Vor ein paar Wochen bekam Herr Söldner Husten und fühlte sich nicht gut. Als dann auch noch Fieber dazukam, rief seine Frau am Sonntag (5. April) den ärztlichen Bereitschaftsdienst. Der weitere Verlauf der Krankheit ist schrecklich:

  • 5. April: Der ärztliche Bereitschaftsdienst kommt zu Herrn Söldner nach Hause, diagnostiziert eine Bronchitis und verschreibt Antibiotika. Eine Corona-Infektion wird ausgeschlossen.
  • 6. April: Söldner geht zu seinem Internisten, der ihm andere Medikamente verschreibt. Hier wird ein Corona-Test durchgeführt.
  • 7. April: Am Morgen ist Söldner sehr schwach und stürzt. Der Internist rät dazu ihn ins Krankenhaus einzuliefern. Am Nachmittag ruft er seine Frau an und sagt er habe eine Lungenentzündung, fühle sich aber gut aufgenommen.
  • 8. April: Morgens um halb 8 ruft das Krankenhaus bei Frau Söldner an und erklärt, dass ihr Mann in der Früh intubiert werden musste und seitdem im Koma liegt. Im Laufe des Tages erfährt Frau Söldner, dass auch sie Corona-positiv getestet wurde. Sie begibt sich in eine "sehr einsame" 16-tägige Quarantäne.
  • 25. April: Herr Söldner lag knapp zweieinhalb Wochen im künstlichen Koma. Er wacht wieder auf und ist ansprechbar. Im Laufe des Tages geht es ihm allerdings wieder schlechter. Doch am Abend kann die Familie ihn besuchen - es stand schlecht um ihn. 
  • 26. April: Herrn Söldner geht es wieder besser und er kann mit seinem ältesten Sohn telefonieren. Er ärgert sich, dass er nur mit dem Stationstelefon anrufen kann, da er sein Handy nicht bei sich haben darf. 
  • 28. April: Frau Söldner und ihr Sohn planen Herrn Söldner am Nachmittag im Krankenhaus zu besuchen. Bereits in der Früh kommt jedoch der Anruf, dass es ihm nicht gut gehe. Im Laufe des Tages stirbt Herr Söldner.

Nach dem Tod von Herrn Söldner verbringen seine Frau und der älteste Sohn noch einige Zeit neben seinem Sterbebett. Als sie das Krankenhaus verlassen wollen, fragen sie nach den persönlichen Gegenständen ihres Mannes. Seine Frau hatte ihm noch eine Reisetasche mit Klamotten, seinen Unterlagen und Handys gepackt. Das alles ist weg: "Ausweis, Krankenkassenkarte und Bilder - wie wenn es ihn nicht gegeben hätte", erzählt seine Frau.

Der Materialwert sei ihr nicht so wichtig

Herr Söldner sei begeisterter Fotograf gewesen, weshalb er mit seinem neuen iPhone, einem Geschenk seiner Söhne, andauernd fotografierte. "Dass die Bilder und Erinnerungen weg sind, ist das Schlimmste", ärgert sich Frau Söldner. Besonders schlecht empfand sie allerdings den Umgang des Klinikums: "Erst wurden wir andauernd vertröstet und dann kam lediglich ein sachliches Schreiben, dass der Fall bei der Versicherung gemeldet wurde", sagt Söldner. 

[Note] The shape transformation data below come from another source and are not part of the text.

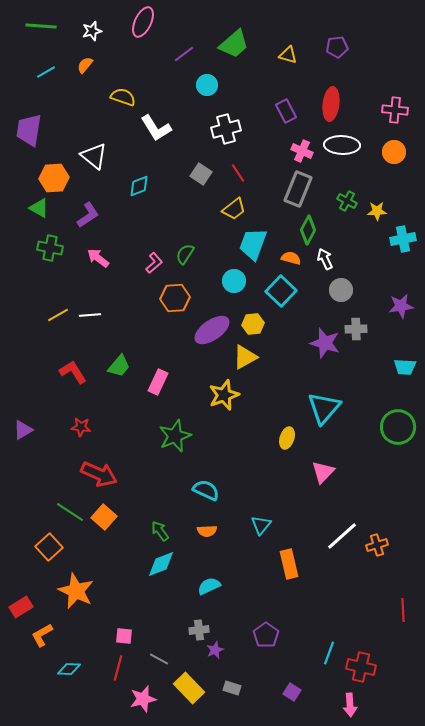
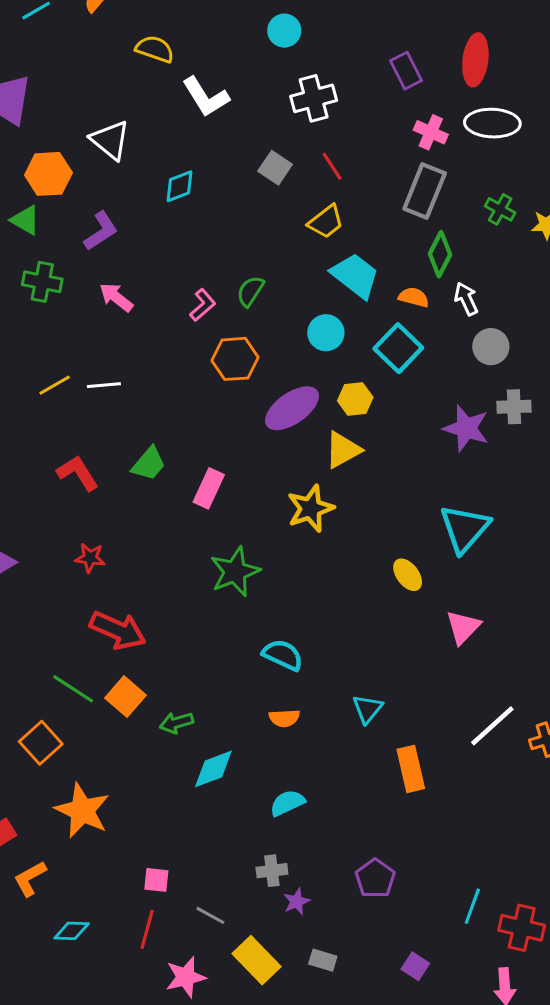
cyan trapezoid: (253, 244) -> (355, 276), turned 108
yellow ellipse: (287, 438) -> (408, 575), turned -55
green arrow: (160, 531) -> (176, 723), moved, turned -70

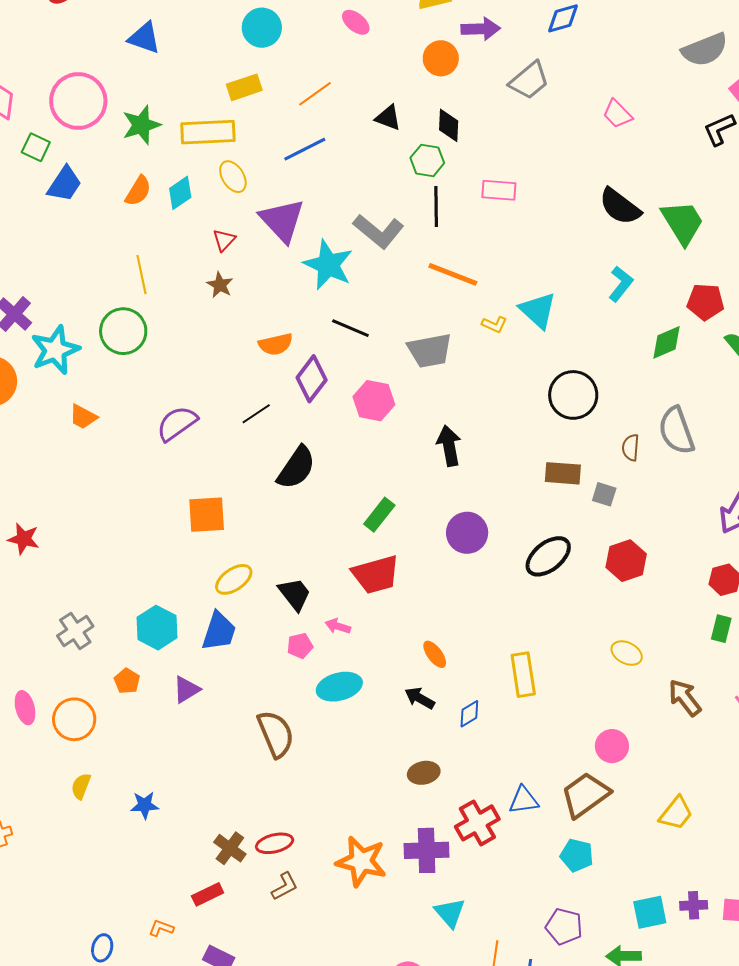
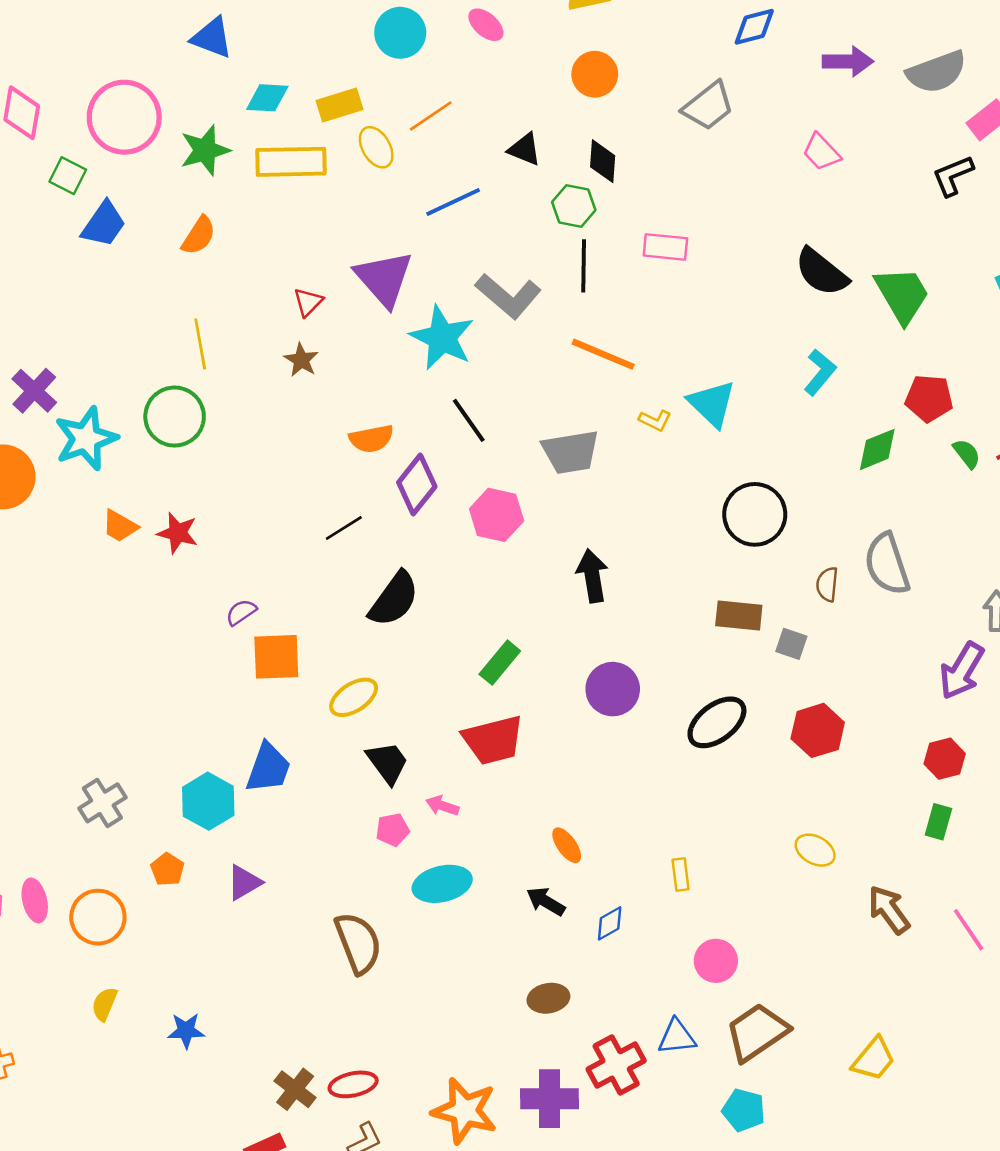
cyan circle: (262, 28) -> (400, 33), moved
purple arrow: (481, 29) -> (848, 61), moved
blue line: (305, 149) -> (453, 202), moved
yellow ellipse: (233, 177) -> (376, 147), moved
cyan diamond: (180, 193) -> (267, 98), moved, turned 36
black line: (350, 328) -> (469, 420), turned 30
purple semicircle: (177, 423) -> (241, 612), moved, size x0.6
red star: (24, 539) -> (178, 533), moved
yellow ellipse: (234, 579) -> (354, 697), moved
blue trapezoid: (219, 631) -> (268, 768), moved
yellow rectangle: (523, 675) -> (681, 874), size x0.6
pink circle: (612, 746) -> (716, 961), moved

Es sei nicht einmal eine Entschuldigung gekommen, erklärt sie. Zudem sei nicht klar, ob die Sachen geklaut, verschlampt oder weggeworfen wurden. Die Pressestelle des Klinikums Nürnberg erklärt auf Nachfrage, dass aufgrund "der aktuellen Corona-Situation diverse Abläufe auf den Stationen aus hygienischen Gründen (Infektionsgefahr) anders gehandhabt werden müssen als normalerweise. Dies betrifft auch den Umgang mit dem mitgebrachten Eigentum von Covid-Patienten oder Patienten, die als Verdachtsfall aufgenommen werden. Darüber hinaus kann in diesen Fällen das Eigentum nicht den Angehörigen mitgegeben werden." 

Trotz intensiver Suche seien die Sachen von Herrn Söldner nicht mehr aufgetaucht. Wie es dazu kommen konnte ist bisher leider unklar. Einen möglichen Verlust bedauert das Klinikum, heißt es.